Französische Behörden durchsuchen nach dem Anschlag auf eine jüdische Schule in Toulouse das Internet nach einem Video der Tat.

Paris/Toulouse. Er hatte stets einen dunklen Motorradhelm auf und verschwand wieder nach einigen Sekunden: Bei der Fahndung nach dem Serienmörder von Toulouse muss sich die Polizei auf alle verfügbaren Details stützen. Wichtigster Anhaltspunkt ist dabei das immer gleiche Schema seiner Taten.

Mit derselben Munition wie an der jüdischen Schule wurden in Toulouse vor gut einer Woche ein Fallschirmjäger von einem Unbekannten erschossen, wenige Tage später dann mussten zwei weitere Fallschirmjäger im rund 50 Kilometer entfernten Montauban ihr Leben lassen. Und auch die an der jüdischen Schule in Toulouse am Montag erschossenen drei Kinder und ein Rabbiner wurden mit denselben Projektilen ermordet.

Der Täter konnte die Waffen offenbar schnell und gut bedienen. Er benutzte jeweils eine automatische Feuerwaffe mit großem Kaliber, die nicht auf legalem Wege zu erwerben ist. „Diese Waffe ist schwer und massiv“, sagte Benoit Ebel von der Polizeigewerkschaft Synergie in einem Radiointerview. Das lässt die Ermittler vermuten, dass der Täter möglicherweise einen Waffenschein besitzt und in jedem Fall ein geübter Schütze sein muss.

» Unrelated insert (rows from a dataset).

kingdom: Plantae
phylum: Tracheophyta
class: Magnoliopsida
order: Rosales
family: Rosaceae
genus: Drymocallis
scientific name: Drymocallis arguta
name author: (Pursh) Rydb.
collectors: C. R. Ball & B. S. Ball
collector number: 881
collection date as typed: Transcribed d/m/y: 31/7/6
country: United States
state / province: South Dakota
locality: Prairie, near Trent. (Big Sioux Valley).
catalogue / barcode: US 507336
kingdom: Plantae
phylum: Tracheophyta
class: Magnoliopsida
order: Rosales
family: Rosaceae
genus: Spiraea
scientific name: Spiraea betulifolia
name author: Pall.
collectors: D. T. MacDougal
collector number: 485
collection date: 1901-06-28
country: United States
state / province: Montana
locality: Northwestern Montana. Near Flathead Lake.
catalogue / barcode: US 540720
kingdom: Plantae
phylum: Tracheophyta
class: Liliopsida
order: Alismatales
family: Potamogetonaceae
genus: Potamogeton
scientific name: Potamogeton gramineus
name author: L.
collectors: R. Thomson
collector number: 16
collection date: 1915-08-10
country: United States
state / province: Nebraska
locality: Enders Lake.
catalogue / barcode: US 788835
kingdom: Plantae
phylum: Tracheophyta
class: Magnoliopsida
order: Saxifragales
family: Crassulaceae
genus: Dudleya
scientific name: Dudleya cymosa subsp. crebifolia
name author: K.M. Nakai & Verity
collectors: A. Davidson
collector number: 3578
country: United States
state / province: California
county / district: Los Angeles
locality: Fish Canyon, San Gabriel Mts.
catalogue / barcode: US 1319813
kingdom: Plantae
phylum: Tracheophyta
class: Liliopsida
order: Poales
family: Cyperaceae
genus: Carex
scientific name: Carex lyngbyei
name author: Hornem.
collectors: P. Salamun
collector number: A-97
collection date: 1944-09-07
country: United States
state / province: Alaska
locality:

Die Art, wie er seine Opfer aus nächster Nähe erschoss und diesen nicht den Hauch einer Chance ließen, lässt ebenfalls auf seine Kaltblütigkeit schließen. In den Leichen der Fallschirmjäger fanden sich jeweils drei bis vier Projektile zwischen Gehirn und oberer Wirbelsäule – und schon ein einziges hätte den sicheren Tod bedeutet.

Auch die Kamera, die er laut Zeugenaussagen offenbar um den Hals trug, ist ein wichtiges Indiz auf seine Persönlichkeit: Offenbar will der Mann sich später seine Gräuel-Taten noch einmal vor Augen führen. Vielleicht plant er auch eine Video-Nachricht zu senden. Die Polizei schätzt ihn als eiskalt und berechnend an. Jeden seiner Tatorte scheint er geplant zu haben, nichts überließ er dem Zufall. Auf der Munition hinterließ er weder Fingerabdrücke noch sonstige Spuren, sodass die Fahnder davon ausgehen, er sei sehr bedacht vorgegangen und habe seine Tat in Plastikfolie gehüllt vorbereitet.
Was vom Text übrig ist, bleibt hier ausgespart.